## WHAT YOU NEED TO DO:
In the listing below, the line containing "left knee: (369, 440)" marks the end; copy exactly every line from the first through that one.

## DATA SHOWN:
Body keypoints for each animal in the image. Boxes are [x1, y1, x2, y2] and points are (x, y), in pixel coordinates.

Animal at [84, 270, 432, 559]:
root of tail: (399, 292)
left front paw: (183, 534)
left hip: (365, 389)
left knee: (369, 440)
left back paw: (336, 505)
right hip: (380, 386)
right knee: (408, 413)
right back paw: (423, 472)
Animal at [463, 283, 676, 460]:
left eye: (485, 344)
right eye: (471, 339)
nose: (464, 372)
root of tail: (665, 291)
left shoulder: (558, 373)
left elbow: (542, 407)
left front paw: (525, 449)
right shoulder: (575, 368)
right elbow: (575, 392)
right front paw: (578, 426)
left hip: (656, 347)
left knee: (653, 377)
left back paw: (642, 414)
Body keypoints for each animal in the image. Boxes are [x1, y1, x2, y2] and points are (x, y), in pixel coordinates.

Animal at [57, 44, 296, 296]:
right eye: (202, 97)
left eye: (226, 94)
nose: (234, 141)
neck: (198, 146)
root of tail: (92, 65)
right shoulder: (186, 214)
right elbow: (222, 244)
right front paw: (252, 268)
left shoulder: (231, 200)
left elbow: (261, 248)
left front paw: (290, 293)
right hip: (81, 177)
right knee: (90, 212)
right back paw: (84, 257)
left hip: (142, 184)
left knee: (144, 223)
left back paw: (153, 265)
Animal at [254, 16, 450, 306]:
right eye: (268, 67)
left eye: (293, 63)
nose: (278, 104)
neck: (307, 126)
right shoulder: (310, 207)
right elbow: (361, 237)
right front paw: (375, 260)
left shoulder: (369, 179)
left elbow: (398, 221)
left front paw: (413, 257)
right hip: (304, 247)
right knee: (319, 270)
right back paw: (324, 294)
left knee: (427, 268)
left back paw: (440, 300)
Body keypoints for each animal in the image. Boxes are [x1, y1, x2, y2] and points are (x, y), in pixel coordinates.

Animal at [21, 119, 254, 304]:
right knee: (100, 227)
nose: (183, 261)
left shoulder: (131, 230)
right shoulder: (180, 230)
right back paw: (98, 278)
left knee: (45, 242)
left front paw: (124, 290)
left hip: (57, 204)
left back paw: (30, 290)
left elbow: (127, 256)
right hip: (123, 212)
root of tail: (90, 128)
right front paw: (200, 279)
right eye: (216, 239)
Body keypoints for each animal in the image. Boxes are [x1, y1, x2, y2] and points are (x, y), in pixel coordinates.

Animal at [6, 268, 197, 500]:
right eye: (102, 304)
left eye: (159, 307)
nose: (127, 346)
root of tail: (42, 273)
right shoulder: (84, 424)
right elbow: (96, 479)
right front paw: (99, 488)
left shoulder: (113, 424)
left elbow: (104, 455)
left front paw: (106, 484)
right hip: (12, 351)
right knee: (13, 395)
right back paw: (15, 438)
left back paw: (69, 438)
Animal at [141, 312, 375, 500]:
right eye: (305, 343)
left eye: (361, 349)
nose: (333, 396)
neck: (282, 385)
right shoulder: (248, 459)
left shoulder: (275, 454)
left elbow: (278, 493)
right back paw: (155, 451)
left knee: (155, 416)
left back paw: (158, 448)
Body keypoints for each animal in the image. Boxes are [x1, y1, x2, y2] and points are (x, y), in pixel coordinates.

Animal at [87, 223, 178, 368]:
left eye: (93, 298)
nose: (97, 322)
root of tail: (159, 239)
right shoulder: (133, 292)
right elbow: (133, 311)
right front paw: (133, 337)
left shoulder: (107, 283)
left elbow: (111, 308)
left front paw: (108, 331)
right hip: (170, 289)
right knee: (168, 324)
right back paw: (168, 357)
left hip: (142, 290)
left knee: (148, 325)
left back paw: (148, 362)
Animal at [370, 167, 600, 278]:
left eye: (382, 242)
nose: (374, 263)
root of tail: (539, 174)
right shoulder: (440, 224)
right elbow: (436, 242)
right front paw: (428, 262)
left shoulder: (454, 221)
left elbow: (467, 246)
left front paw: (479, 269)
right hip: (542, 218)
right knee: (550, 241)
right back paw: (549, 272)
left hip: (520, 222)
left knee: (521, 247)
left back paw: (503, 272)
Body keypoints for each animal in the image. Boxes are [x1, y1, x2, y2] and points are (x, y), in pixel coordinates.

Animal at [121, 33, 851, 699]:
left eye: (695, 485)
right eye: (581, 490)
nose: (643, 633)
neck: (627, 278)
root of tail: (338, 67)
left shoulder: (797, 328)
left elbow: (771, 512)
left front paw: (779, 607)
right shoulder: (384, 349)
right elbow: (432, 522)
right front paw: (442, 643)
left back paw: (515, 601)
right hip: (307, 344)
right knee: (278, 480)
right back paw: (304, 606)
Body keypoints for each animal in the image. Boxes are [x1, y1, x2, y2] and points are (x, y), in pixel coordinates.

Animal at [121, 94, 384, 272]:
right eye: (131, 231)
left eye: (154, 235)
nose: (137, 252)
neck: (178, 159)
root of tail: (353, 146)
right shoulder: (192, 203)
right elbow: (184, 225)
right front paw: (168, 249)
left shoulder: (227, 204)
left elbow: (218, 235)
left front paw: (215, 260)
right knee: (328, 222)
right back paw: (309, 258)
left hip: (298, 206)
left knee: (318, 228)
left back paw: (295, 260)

## RESPONSE:
Body keypoints for each animal in the image. Boxes are [x1, y1, x2, y2] and points are (x, y), in pixel coordinates.

Animal at [84, 270, 432, 559]:
root of tail: (399, 292)
left front paw: (183, 534)
left hip: (365, 389)
left knee: (369, 440)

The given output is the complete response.